Our video is stored as a 200x480x640 array, where the first dimension is the time axis and the second two dimensions are the spatial axes. In other words, the video consists of 200 individual 480x640 pixel frames. We can extract the first frame (frame number 0) into an array f, using the indexing concepts introduced earlier.

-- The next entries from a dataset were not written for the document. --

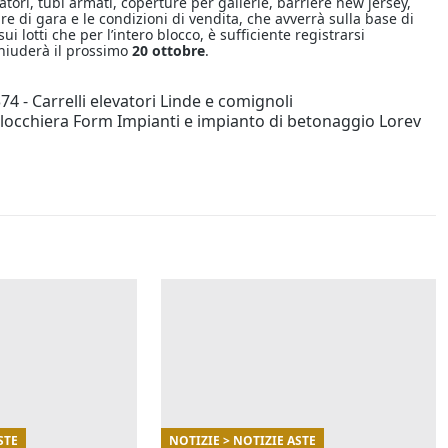
atori, tubi armati, coperture per gallerie, barriere new jersey,
are di gara e le condizioni di vendita, che avverrà sulla base di
ui lotti che per l’intero blocco, è sufficiente registrarsi
chiuderà il prossimo
20 ottobre
.
74 - Carrelli elevatori Linde e comignoli
Blocchiera Form Impianti e impianto di betonaggio Lorev
STE
NOTIZIE > NOTIZIE ASTE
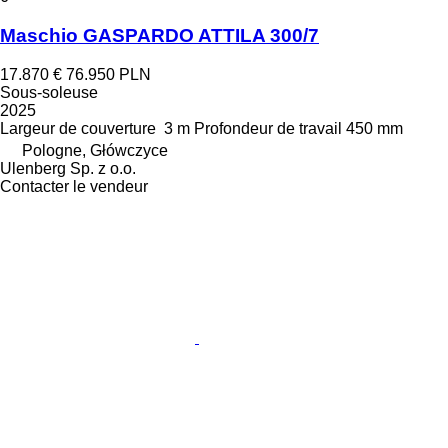
Maschio GASPARDO ATTILA 300/7
17.870 €
76.950 PLN
Sous-soleuse
2025
Largeur de couverture
3 m
Profondeur de travail
450 mm
Pologne, Główczyce
Ulenberg Sp. z o.o.
Contacter le vendeur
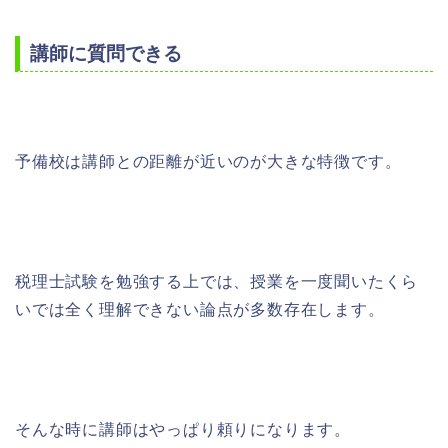
講師に質問できる
予備校は講師との距離が近いのが大きな特徴です。
税理士試験を勉強する上では、授業を一度聞いたくら
いでは全く理解できない論点が多数存在します。
そんな時に講師はやっぱり頼りになります。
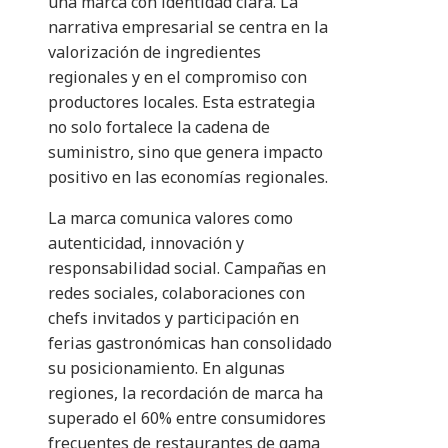
una marca con identidad clara. La
narrativa empresarial se centra en la
valorización de ingredientes
regionales y en el compromiso con
productores locales. Esta estrategia
no solo fortalece la cadena de
suministro, sino que genera impacto
positivo en las economías regionales.
La marca comunica valores como
autenticidad, innovación y
responsabilidad social. Campañas en
redes sociales, colaboraciones con
chefs invitados y participación en
ferias gastronómicas han consolidado
su posicionamiento. En algunas
regiones, la recordación de marca ha
superado el 60% entre consumidores
frecuentes de restaurantes de gama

f = data[0,:,:] # extract the first frame

plt.imshow(f)
<matplotlib.image.AxesImage at 0x1227ebbb0>
../_images/segmentation_31_1.png

Crop the Image

Next we will crop the image to only focus on a single bright particle. We will draw some lines on the image to indicate the cropping boundaries, then use slicing to create an array f_cropped containing the cropped image.

x_min = 400
x_max = 600
y_min = 10
y_max = 150

# Indicate cropping boundaries
plt.figure(figsize=(7,7))
plt.imshow(f)
plt.axvline(x_min)
plt.axvline(x_max)
plt.axhline(y_min)
plt.axhline(y_max)

f_cropped = data[0, y_min:y_max, x_min:x_max]

# Cropped figure
plt.figure(figsize=(7,7))
plt.imshow(f_cropped)
<matplotlib.image.AxesImage at 0x1418a68e0>
../_images/segmentation_33_1.png ../_images/segmentation_33_2.png

Use segmentation to determine the x,y-co-ordinates of the particle in the cropped frame. This is a good opportunity to use the function largest_blob_coords that you defined previously.

# Threshold value
t = 70

f = data[0, y_min:y_max, x_min:x_max]
plt.figure()
plt.imshow(f)

f_threshold = (f > t).astype(int)
plt.figure()
plt.imshow(f_threshold)

# Add code to determine blob coordinates
# x, y =  ...

Repeat for a few other frames in the range 0…10. Can you find a threshold value that works across all frames in this range?

Our final task is to track the random movement of a single particle over time. We already have the tools to isolate a particle and determine its coordinates. All that’s left is to store those coordinates for a series of points in time.

To do this, we’ll first create arrays to store the coordinates. Then we’ll repeat our segmentation process for a sequence of frames, storing the coordinates as we go.

Edit the code below to complete the task

num_frames = 20

# Create arrays for storing blob coordinates
x_pos_array = np.zeros(num_frames)
y_pos_array = np.zeros(num_frames)

for i in range(num_frames):
    
    f = data[i, y_min:y_max, x_min:x_max]
    
    # Add code to obtain the x and y coordinates of the largest particle in the current frame here
    # ...
    
    # Store the current coordinates in the corresponding position 
    x_pos_array[i] = x_pos
    y_pos_array[i] = y_pos

If all goes well, you should have two arrays containing the x and y (or column and row) coordinates as the particle as it moves through time. We can plot those coordinates as a single trajectory:

You can recreate the figure above using the following code:

plt.figure(figsize=(5,5))
ax = plt.gca()
 
plt.plot(x_pos_array, y_pos_array)
plt.xlim(0, x_max-x_min)
plt.ylim(0, y_max-y_min)

ax.invert_yaxis()
ax.set_aspect('equal')

Exercise

Choose another particle in the video and repeat the steps above to track its movement.